_TASKS FOR THIS EXERCISE_.
1: In the piece on the Beatles' Greek island plan below, shorten the paragraph that begins "They would build four villas" and keep its main facts.
2: Output the part of the piece on the Beatles' Greek island plan below from "Amusingly, the idea" to "four connected houses." word for word.
3: Pick up the piece on the Beatles' Greek island plan below from where it stops and keep writing it.

_DOCUMENT TEXT_.
== Segment start ==

The Summer of Love 1967: John Lennon was tired of Britian, tired of living a life in public, tired of the relentless clamor of fans, and the dreary British weather.

The Beatles had stopped touring in 1966 and were now focusing their energies on being a studio band. Lennon wanted some peace and quiet—somewhere he could have a life of privacy.

At a meeting The Beatles held to discuss plans for their next film The Magical Mystery Tour in July 1967, Lennon raised the suggestion of the band buying a Greek island for them all to live on. As Lennon said at the time:

We’re all going to live there, perhaps forever, just coming home for visits. Or it might just be six months a year. It’ll be fantastic, all on our own on this island. There some little houses which we’ll do up and knock together and live communally.

They would build four villas on the island to provide accommodation for The Beatles and their families. An entertainment complex and a recording studio would be built in the middle, and there would also be homes for staff and friends.
 
beatles67.jpg
 
Amusingly, the idea may have been inspired by Gerry Anderson’s kids puppet series Thunderbirds, where the fictional Tracy family lived on a specially altered island from which they operated. The Beatles had lived together before when learning their trade in Hamburg, and of course, memorably on screen in Help!, where they shared a home in four connected houses.

== Segment end ==

_SUPPLIED INFORMATION_.
== Segment start ==

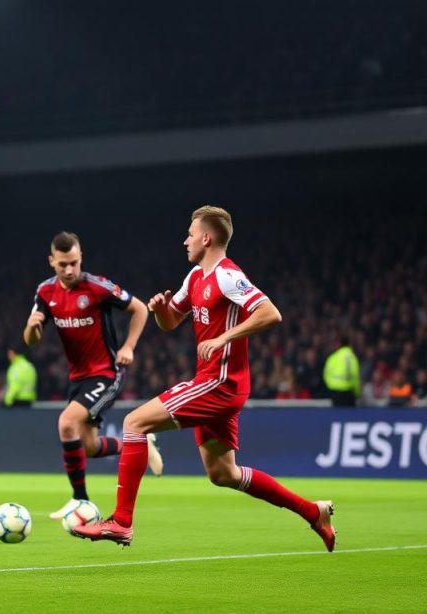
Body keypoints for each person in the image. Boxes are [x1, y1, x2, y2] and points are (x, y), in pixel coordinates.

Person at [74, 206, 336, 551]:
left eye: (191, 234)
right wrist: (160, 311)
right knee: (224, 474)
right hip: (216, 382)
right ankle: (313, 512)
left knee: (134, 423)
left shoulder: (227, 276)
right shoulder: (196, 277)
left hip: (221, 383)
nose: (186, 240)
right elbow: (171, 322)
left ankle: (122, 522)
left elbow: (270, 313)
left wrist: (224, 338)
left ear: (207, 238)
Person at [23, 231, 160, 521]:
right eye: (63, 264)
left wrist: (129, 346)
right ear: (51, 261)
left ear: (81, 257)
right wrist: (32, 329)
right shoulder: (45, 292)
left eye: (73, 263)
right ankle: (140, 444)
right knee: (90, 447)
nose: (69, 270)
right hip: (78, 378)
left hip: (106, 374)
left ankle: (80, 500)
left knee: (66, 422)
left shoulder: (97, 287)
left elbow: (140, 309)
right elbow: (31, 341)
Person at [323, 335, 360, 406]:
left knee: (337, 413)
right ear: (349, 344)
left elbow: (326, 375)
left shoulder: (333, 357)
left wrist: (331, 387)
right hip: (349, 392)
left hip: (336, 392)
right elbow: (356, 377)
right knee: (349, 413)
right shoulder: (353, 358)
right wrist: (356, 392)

== Segment end ==
== Segment start ==

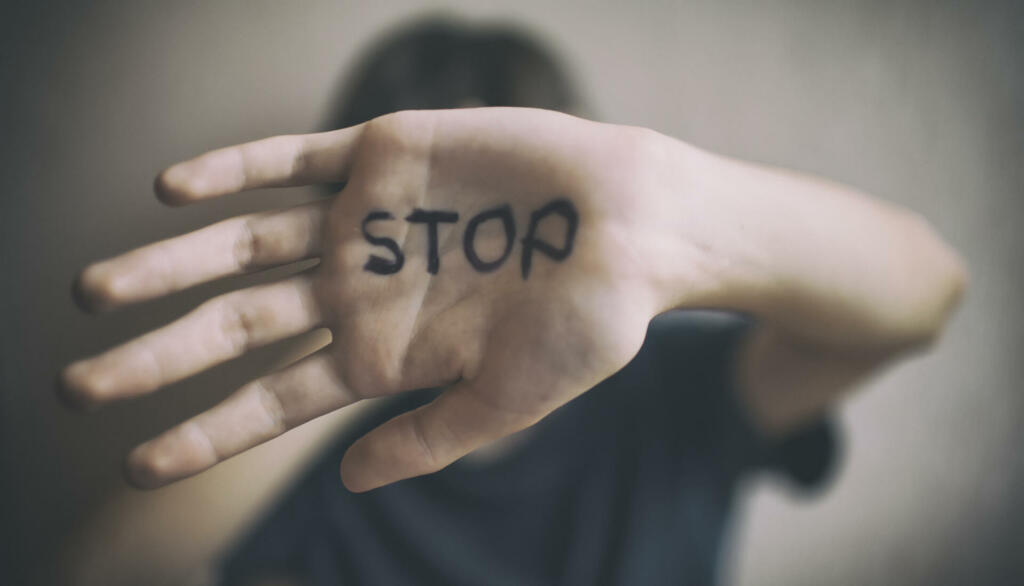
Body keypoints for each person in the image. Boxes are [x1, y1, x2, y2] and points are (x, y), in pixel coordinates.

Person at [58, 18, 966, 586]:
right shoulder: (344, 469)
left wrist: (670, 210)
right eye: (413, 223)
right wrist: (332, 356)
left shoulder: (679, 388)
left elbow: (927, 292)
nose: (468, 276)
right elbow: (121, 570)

== Segment end ==

_OUTPUTS IN ORDER_.
1: The plan was four villas for the Beatles and their families, a central entertainment complex and recording studio, and homes for staff and friends.

2:
Amusingly, the idea may have been inspired by Gerry Anderson’s kids puppet series Thunderbirds, where the fictional Tracy family lived on a specially altered island from which they operated. The Beatles had lived together before when learning their trade in Hamburg, and of course, memorably on screen in Help!, where they shared a home in four connected houses.

3:
According to Beatles publicist Derek Talyor in his autobiography 20 Years Adrift:

The four Beatles would have their network at the centre of the compound: a dome of glass and iron tracery not unlike the old Crystal Palace over the mutual creative/play area, from which arbours and avenues would lead off like spokes from a wheel to four vast and incredibly beautiful separate living units. In the outer grounds, the houses of the inner clique: Neil (Aspinall), Mal (Evans), Terry (Doran) and Derek, complete with partners, families and friends…

Lennon may also have been talked into it by Yanni Alexis Mardas, better known as Magic Alex, the Greek electronics whizzkid who impressed Lennon with his Kinetic Light Sculptures at the Indica Gallery. As Paul McCartney later said in a biography by Barry Miles’ Many Years From Now:

Alex invited John on a boat holiday in Greece, and we were all then invited. There was some story of buying a Greek island or something. It was all so sort of abstract but the first thing we had to do is go to Greece and see if we even liked it out there. The idea was get an island where you can just do what you want, a sort of hippie commune where nobody’d interfere with your lifestyle.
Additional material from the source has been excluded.